Other technological milestones for the Queen include personally uploading a video on to YouTube during a visit to the Google offices in London in 2008, and in 2014 she posted her first tweet under her own name to declare the opening of the new Information Age Galleries.

Queen Elizabeth II visits Science Museum
Science Museum director Sir Ian Blatchford welcomes the Queen (Simon Dawson/PA)

Science Museum director Sir Ian Blatchford said it was a “nerve-wracking moment” when the Queen posted the picture on Instagram.

He added: “She has seen more technological change than any of us can imagine.
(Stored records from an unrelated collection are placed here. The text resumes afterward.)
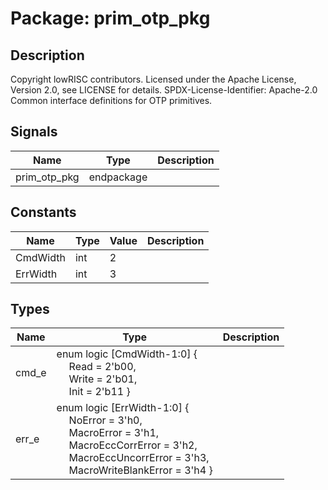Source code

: # Package: prim_otp_pkg

## Description

Copyright lowRISC contributors.
 Licensed under the Apache License, Version 2.0, see LICENSE for details.
 SPDX-License-Identifier: Apache-2.0
 Common interface definitions for OTP primitives.
 

## Signals

| Name         | Type       | Description |
| ------------ | ---------- | ----------- |
| prim_otp_pkg | endpackage |             |
## Constants

| Name     | Type | Value | Description |
| -------- | ---- | ----- | ----------- |
| CmdWidth | int  | 2     |             |
| ErrWidth | int  | 3     |             |
## Types

| Name  | Type                                                                                                                                                                                                                                                                                                                                                                                    | Description |
| ----- | --------------------------------------------------------------------------------------------------------------------------------------------------------------------------------------------------------------------------------------------------------------------------------------------------------------------------------------------------------------------------------------- | ----------- |
| cmd_e | enum logic [CmdWidth-1:0] {<br><span style="padding-left:20px">     Read  = 2'b00,<br><span style="padding-left:20px">     Write = 2'b01,<br><span style="padding-left:20px">     Init  = 2'b11   }                                                                                                                                                                                     |             |
| err_e | enum logic [ErrWidth-1:0] {<br><span style="padding-left:20px">     NoError              = 3'h0,<br><span style="padding-left:20px">     MacroError           = 3'h1,<br><span style="padding-left:20px">     MacroEccCorrError    = 3'h2,<br><span style="padding-left:20px">     MacroEccUncorrError  = 3'h3,<br><span style="padding-left:20px">     MacroWriteBlankError = 3'h4   } |             |
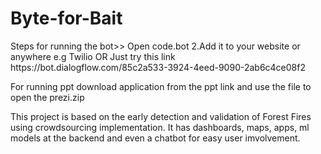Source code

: # Byte-for-Bait
<Bot-dialogflow>
Steps for running the bot>>
Open code.bot 2.Add it to your website or anywhere e.g Twilio
OR Just try this link https://bot.dialogflow.com/85c2a533-3924-4eed-9090-2ab6c4ce08f2

For running ppt download application from the ppt link and use the file to open the prezi.zip

This project is based on the early detection and validation of Forest Fires using crowdsourcing implementation.
It has dashboards, maps, apps, ml models at the backend and even a chatbot for easy user imvolvement.
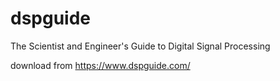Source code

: # dspguide
The Scientist and Engineer's Guide to Digital Signal Processing

download from
https://www.dspguide.com/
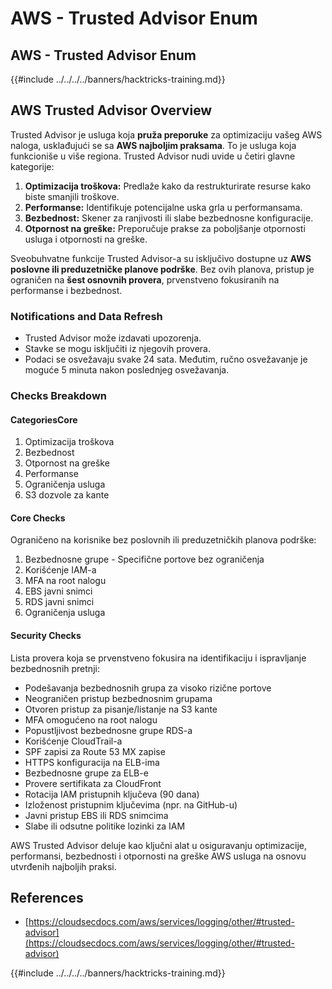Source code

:# AWS - Trusted Advisor Enum

## AWS - Trusted Advisor Enum

{{#include ../../../../banners/hacktricks-training.md}}

## AWS Trusted Advisor Overview

Trusted Advisor je usluga koja **pruža preporuke** za optimizaciju vašeg AWS naloga, usklađujući se sa **AWS najboljim praksama**. To je usluga koja funkcioniše u više regiona. Trusted Advisor nudi uvide u četiri glavne kategorije:

1. **Optimizacija troškova:** Predlaže kako da restrukturirate resurse kako biste smanjili troškove.
2. **Performanse:** Identifikuje potencijalne uska grla u performansama.
3. **Bezbednost:** Skener za ranjivosti ili slabe bezbednosne konfiguracije.
4. **Otpornost na greške:** Preporučuje prakse za poboljšanje otpornosti usluga i otpornosti na greške.

Sveobuhvatne funkcije Trusted Advisor-a su isključivo dostupne uz **AWS poslovne ili preduzetničke planove podrške**. Bez ovih planova, pristup je ograničen na **šest osnovnih provera**, prvenstveno fokusiranih na performanse i bezbednost.

### Notifications and Data Refresh

- Trusted Advisor može izdavati upozorenja.
- Stavke se mogu isključiti iz njegovih provera.
- Podaci se osvežavaju svake 24 sata. Međutim, ručno osvežavanje je moguće 5 minuta nakon poslednjeg osvežavanja.

### **Checks Breakdown**

#### CategoriesCore

1. Optimizacija troškova
2. Bezbednost
3. Otpornost na greške
4. Performanse
5. Ograničenja usluga
6. S3 dozvole za kante

#### Core Checks

Ograničeno na korisnike bez poslovnih ili preduzetničkih planova podrške:

1. Bezbednosne grupe - Specifične portove bez ograničenja
2. Korišćenje IAM-a
3. MFA na root nalogu
4. EBS javni snimci
5. RDS javni snimci
6. Ograničenja usluga

#### Security Checks

Lista provera koja se prvenstveno fokusira na identifikaciju i ispravljanje bezbednosnih pretnji:

- Podešavanja bezbednosnih grupa za visoko rizične portove
- Neograničen pristup bezbednosnim grupama
- Otvoren pristup za pisanje/listanje na S3 kante
- MFA omogućeno na root nalogu
- Popustljivost bezbednosne grupe RDS-a
- Korišćenje CloudTrail-a
- SPF zapisi za Route 53 MX zapise
- HTTPS konfiguracija na ELB-ima
- Bezbednosne grupe za ELB-e
- Provere sertifikata za CloudFront
- Rotacija IAM pristupnih ključeva (90 dana)
- Izloženost pristupnim ključevima (npr. na GitHub-u)
- Javni pristup EBS ili RDS snimcima
- Slabe ili odsutne politike lozinki za IAM

AWS Trusted Advisor deluje kao ključni alat u osiguravanju optimizacije, performansi, bezbednosti i otpornosti na greške AWS usluga na osnovu utvrđenih najboljih praksi.

## **References**

- [https://cloudsecdocs.com/aws/services/logging/other/#trusted-advisor](https://cloudsecdocs.com/aws/services/logging/other/#trusted-advisor)

{{#include ../../../../banners/hacktricks-training.md}}
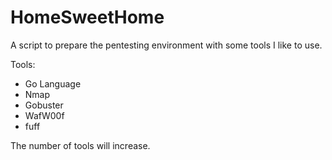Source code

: # HomeSweetHome

A script to prepare the pentesting environment with some tools I like to use.

Tools:

- Go Language
- Nmap
- Gobuster
- WafW00f
- fuff

The number of tools will increase.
She is remarkably well-informed about big trends, things like miniaturisation.

“She is also very well-informed about computing power, because what she has seen is vast computers shrink to a smaller scale.”

In the new Smith Centre, which Science Museum supporters and employees will use for networking, events and lectures, the Queen was shown an artefact from internet history.

Dr Tilly Blyth, the museum’s head of collections, told the Queen that Sir Tim Berners-Lee, inventor of the World Wide Web, used the computer to host the first web page.

She pointed out a sticker on the front which read “This machine is a server do not power down” and joked: “If you shut it down you would have turned off the World Wide Web.”

Sir Tim laid out his idea for the web in March 1989 in a document called Information Management: A Proposal.

During her visit, the Queen was amused by a beebot – a robot designed for use by children – which appeared to be escaping from a group of primary school pupils who had programmed it, and later she chatted to other students who had created a light detector using code.

One of the star attractions from the forthcoming exhibition is an Enigma machine loaned by GCHQ – the intelligence, security and cyber organisation.

It was the second time in the past few weeks that the Queen had seen one of the machines which were used by Nazi forces during the Second World War to encrypt their messages.

Queen Elizabeth II visits Science Museum
The Queen was shown a Second World War Enigma machine (Simon Dawson/PA)

During a visit to GCHQ’s former home in central London, she was shown the device along with a phone used by Margaret Thatcher to scramble her messages while prime minister.

Sir Ian said the Queen compared the Enigma machine to today’s devices and “commented on the fact that you could see its rather cumbersome cogs – it is a very physical thing – whereas now a lot of modern technology is invisible but infinitely more powerful”.

He added that the royal visitor was particularly struck that the young children she met during the visit, who were taking part in a coding workshop, were “digitally native”.

He said: “It is quite humbling that to them all this new technology is completely natural. They are totally fluent in it. They are very intuitive in the way they deal with it. I think that really amazes her.”